━━━ Aangeleverde tekst ━━━

Vandaag de dag wordt software zelden nog gemaakt door één enkele ontwikkelaar. Eigenlijk zien we vooral meerdere teams samenwerken aan applicaties en oplossingen. Hierbij is feedback van het grootste belang: het laat ontwikkelaars zien, dat de software op een bepaalde manier correct werkt. Het vertelt of de code qua syntax correct is (‘it builds!’), maar ook dat vitale onderdelen nog steeds werken zoals bedoeld is (de ‘unit tests’ slagen!) en dat de wijzigingen van individuele ontwikkelaars elkaar niet in de weg zitten. In dit artikel kijken we naar wat we allemaal aan terugkoppeling kunnen organiseren en op welke manier dat kan bijdragen aan betere software!
“Feedback is bij softwareontwikkeling heel belangrijk, maar het verschil zit hem vooral in het moment waarop het komt.”

━━━

▸ Uit te voeren:
a – Herschrijf de alinea uit de tekst over feedback bij softwareontwikkeling die begint met "Vandaag de dag wordt software" als een beknopte opsomming met de belangrijkste feiten.
b – Waarin zit volgens de tekst over feedback bij softwareontwikkeling vooral het verschil?
c – Schrijf de tekst over feedback bij softwareontwikkeling verder vanaf de laatste zin.

━━━ Aangeleverde regels ━━━

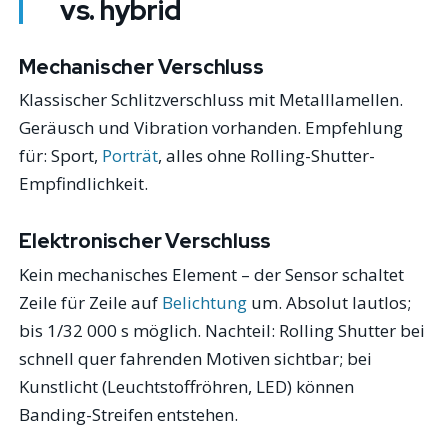
vs. hybrid
Mechanischer Verschluss
Klassischer Schlitzverschluss mit Metalllamellen.
Geräusch und Vibration vorhanden. Empfehlung
für: Sport,
Porträt
, alles ohne Rolling-Shutter-
Empfindlichkeit.
Elektronischer Verschluss
Kein mechanisches Element – der Sensor schaltet
Zeile für Zeile auf
Belichtung
um. Absolut lautlos;
bis 1/32 000 s möglich. Nachteil: Rolling Shutter bei
schnell quer fahrenden Motiven sichtbar; bei
Kunstlicht (Leuchtstoffröhren, LED) können
Banding-Streifen entstehen.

━━━

▸ Antwoorden per opdracht:
a –
- Software wordt zelden nog door één ontwikkelaar gemaakt; meestal werken meerdere teams samen aan applicaties en oplossingen.
- Feedback is daarbij van het grootste belang, omdat ontwikkelaars zo zien dat de software correct werkt.
- Feedback laat zien of de code qua syntax klopt ("it builds!").
- Feedback laat zien of vitale onderdelen nog werken zoals bedoeld (de unit tests slagen).
- Feedback laat zien of de wijzigingen van individuele ontwikkelaars elkaar niet in de weg zitten.
- Het artikel bekijkt welke terugkoppeling je kunt organiseren en hoe die bijdraagt aan betere software.

b – In het moment waarop de feedback komt.

c –
De drie feedback loops
We gaan er bij softwareontwikkeling eigenlijk altijd van uit, dat er drie verschillende processen voor terugkoppeling zijn. Deze zogeheten ‘feedback loops’ verschillen niet alleen in detail maar vooral ook in de snelheid waarin ze de informatie aan de ontwikkelaar terugkoppelen. Laten we eerst kijken naar de terugkoppeling, die de meeste ontwikkelaars wel zullen herkennen. Ik noem dit de ‘Inner Feedback Loop’. Deze feedback loop is bijzonder belangrijk, omdat deze terugkoppeling geeft op de code die zojuist door de ontwikkelaar is geschreven. Dit betekent, dat de ontwikkelaar nog niet naar een andere context is geschakeld en de zojuist ingediende code nog vers in het geheugen heeft. In één van mijn favoriete podcasts (.NET Rocks) komt het regelmatig langs: “Feedback should be there before the Developer returns from the coffee machine!”. In de praktijk zou dat dus binnen 15 minuten moeten zijn!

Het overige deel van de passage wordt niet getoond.